→ Problem details:
Make an exact copy of all the entries, with the pictures left out.

→ Data extract:
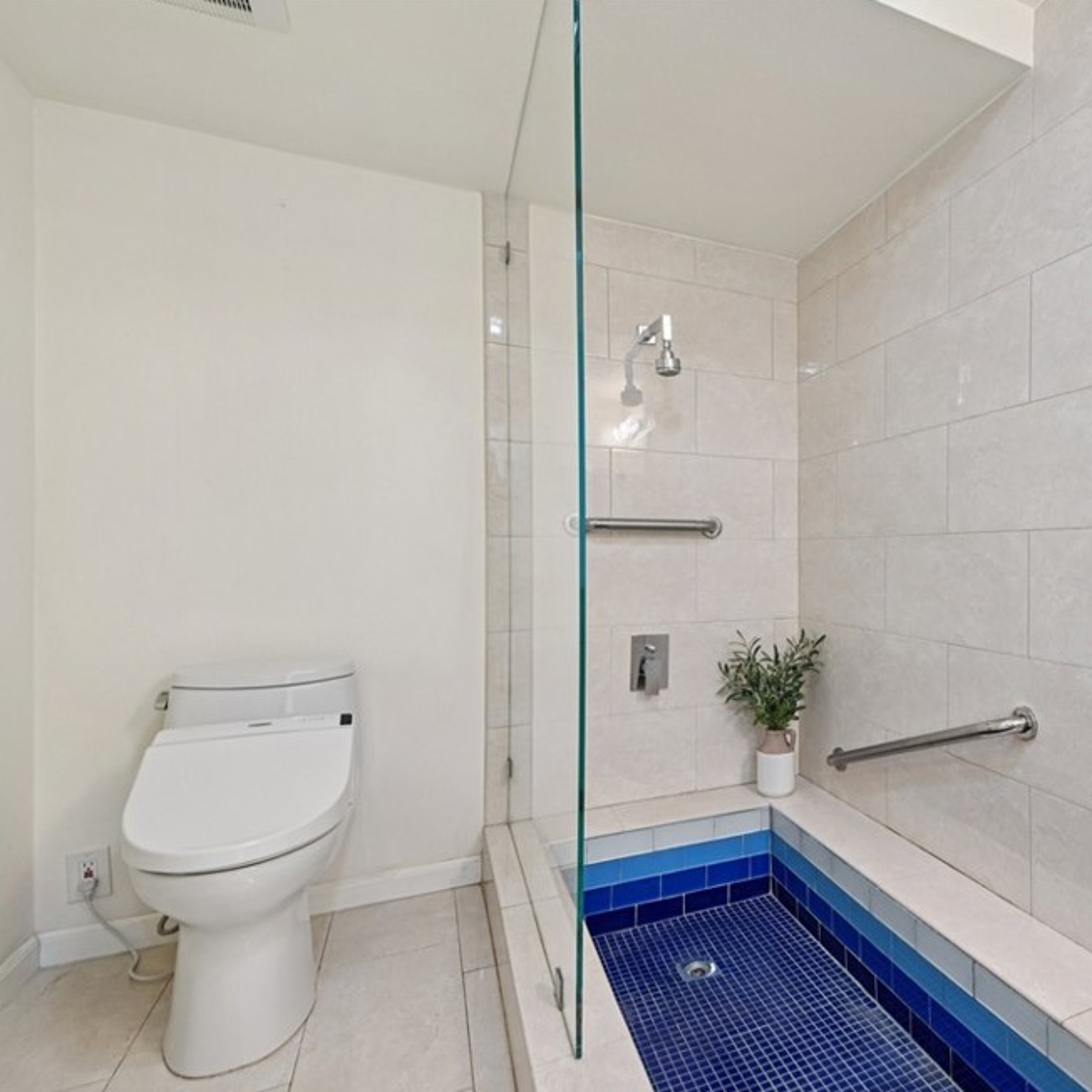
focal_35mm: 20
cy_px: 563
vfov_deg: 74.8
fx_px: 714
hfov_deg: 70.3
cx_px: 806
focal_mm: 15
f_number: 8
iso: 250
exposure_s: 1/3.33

→ Answer section:
focal_35mm: 20
cy_px: 563
vfov_deg: 74.8
fx_px: 714
hfov_deg: 70.3
cx_px: 806
focal_mm: 15
f_number: 8
iso: 250
exposure_s: 1/3.33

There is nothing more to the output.